The WhatsApp recording shows that Xulfi had shared a video with his deputy in May, in which he is humming the asthai of Tu Jhoom over an instrumental track and asking for the latter’s opinion. It is pertinent to mention that has not been able to verify the accuracy of the screen recordings shared by both Maghani and Coke Studio. When asked why the screen recording from Xulfi’s phone was not shared when Maghani’s claims were first reported, a Coke Studio representative refused to comment.
Music producer and curator Yousuf Salahuddin, who is a mentor of Maghani, said only the courts can decide who is in the right. “Anything can be manipulated, be it time stamps or something else,” he said. “The only way out of this situation is a forensic audit of the phones of all parties involved.”

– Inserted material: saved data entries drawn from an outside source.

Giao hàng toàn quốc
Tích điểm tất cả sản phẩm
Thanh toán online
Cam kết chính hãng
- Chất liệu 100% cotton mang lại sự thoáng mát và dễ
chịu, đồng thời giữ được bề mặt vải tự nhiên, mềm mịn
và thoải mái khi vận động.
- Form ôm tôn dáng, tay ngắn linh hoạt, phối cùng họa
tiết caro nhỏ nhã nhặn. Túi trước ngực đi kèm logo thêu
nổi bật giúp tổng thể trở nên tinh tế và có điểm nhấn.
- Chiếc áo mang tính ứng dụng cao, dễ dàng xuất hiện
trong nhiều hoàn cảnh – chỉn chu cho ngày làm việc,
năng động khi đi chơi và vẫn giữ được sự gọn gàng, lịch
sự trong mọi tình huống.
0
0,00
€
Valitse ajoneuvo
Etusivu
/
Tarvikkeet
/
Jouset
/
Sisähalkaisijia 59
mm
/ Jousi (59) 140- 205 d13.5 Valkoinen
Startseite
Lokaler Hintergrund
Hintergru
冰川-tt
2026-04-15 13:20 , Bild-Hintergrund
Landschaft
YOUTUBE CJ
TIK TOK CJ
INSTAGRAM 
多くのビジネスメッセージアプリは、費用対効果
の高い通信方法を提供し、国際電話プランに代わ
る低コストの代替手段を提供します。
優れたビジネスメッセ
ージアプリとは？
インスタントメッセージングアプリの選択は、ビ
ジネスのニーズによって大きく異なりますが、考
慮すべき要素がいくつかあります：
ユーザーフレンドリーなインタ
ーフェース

Khalid Khan, CEO of Digital Entertainment World, the company that manages Salahuddin’s digital properties, said their lawyers are assessing the matter and will soon file a complaint in court.
Maghani, an upcoming artist, has been approaching some of the leading names in the industry for several years in hope of a big break. A few months ago, she collaborated with Laal band to produce her composition of a Faiz Ahmed Faiz poem.
Since at least the start of 2021, she has shared vocal demos of her songs – including the composition in question – with a number of artists and promoters, some of whom were trying to connect her with those working on different projects. Junoon front man Salman Ahmed said he had introduced Maghani to Xulfi long before the summer.
Ahmed, who has been using social media platforms to raise a voice for the young musician, said exploitation of artists at the hands of large corporations is a longstanding issue. “They make billions by using music to sell their products and pay a pittance to the artists. The industry must be regulated,” he said.
Educator and musician Beena Raza, who has also been in touch with Maghani for a while, confirming that the singer had sent her the composition in question, along with other samples as well, before May. “I try to keep in touch with as many from the upcoming lot as I can and Nirmala did send me this sample among others sometime in April 2021,” she said.
Maghani, who has been overwhelmed with messages of support, thanked those who spoke out for her. “I will accept whatever the court decides,” she said.